> Instruction
Go through the data below and return each line where the string "eterycznych" occurs.

Input records Block Start

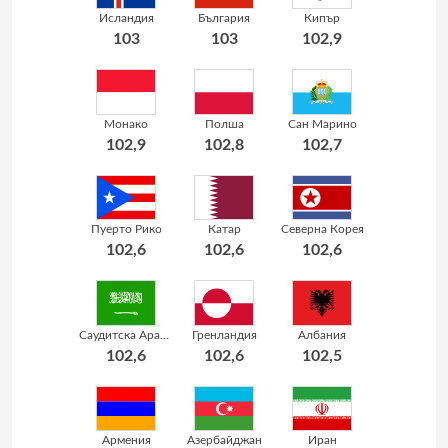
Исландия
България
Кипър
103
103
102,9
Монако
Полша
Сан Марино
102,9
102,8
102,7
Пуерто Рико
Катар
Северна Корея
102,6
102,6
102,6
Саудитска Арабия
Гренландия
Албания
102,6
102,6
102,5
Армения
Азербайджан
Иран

Input records Block End
Input records Block Start

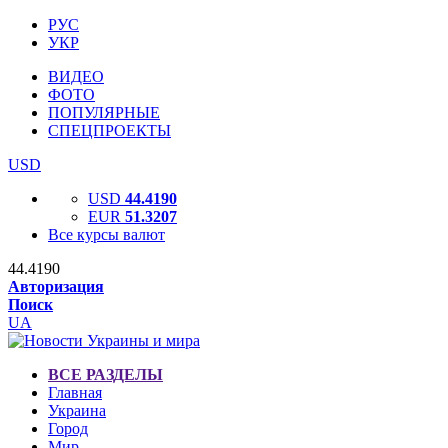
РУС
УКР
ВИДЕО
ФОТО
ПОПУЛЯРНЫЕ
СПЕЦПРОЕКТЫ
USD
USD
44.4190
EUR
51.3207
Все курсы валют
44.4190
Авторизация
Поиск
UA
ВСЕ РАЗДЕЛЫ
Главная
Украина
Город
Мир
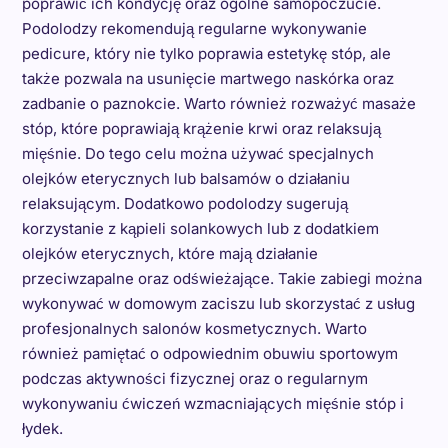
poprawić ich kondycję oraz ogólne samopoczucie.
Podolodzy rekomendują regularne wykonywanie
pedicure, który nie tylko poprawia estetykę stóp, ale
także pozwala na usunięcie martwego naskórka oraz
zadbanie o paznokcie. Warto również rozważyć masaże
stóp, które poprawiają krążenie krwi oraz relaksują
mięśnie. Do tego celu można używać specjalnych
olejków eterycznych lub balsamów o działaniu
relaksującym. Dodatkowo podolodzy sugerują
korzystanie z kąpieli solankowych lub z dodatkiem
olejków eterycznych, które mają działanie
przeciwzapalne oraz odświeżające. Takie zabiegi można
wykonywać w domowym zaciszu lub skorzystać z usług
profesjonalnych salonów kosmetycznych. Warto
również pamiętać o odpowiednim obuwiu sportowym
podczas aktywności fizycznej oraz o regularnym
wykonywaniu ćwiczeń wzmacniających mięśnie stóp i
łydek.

Input records Block End
Input records Block Start

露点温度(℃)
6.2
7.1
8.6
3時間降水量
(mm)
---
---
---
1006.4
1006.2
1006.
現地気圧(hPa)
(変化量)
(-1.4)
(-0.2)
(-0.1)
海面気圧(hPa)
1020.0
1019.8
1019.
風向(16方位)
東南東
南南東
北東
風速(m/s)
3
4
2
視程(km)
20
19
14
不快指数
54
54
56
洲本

Input records Block End

> Task solution
olejków eterycznych lub balsamów o działaniu
olejków eterycznych, które mają działanie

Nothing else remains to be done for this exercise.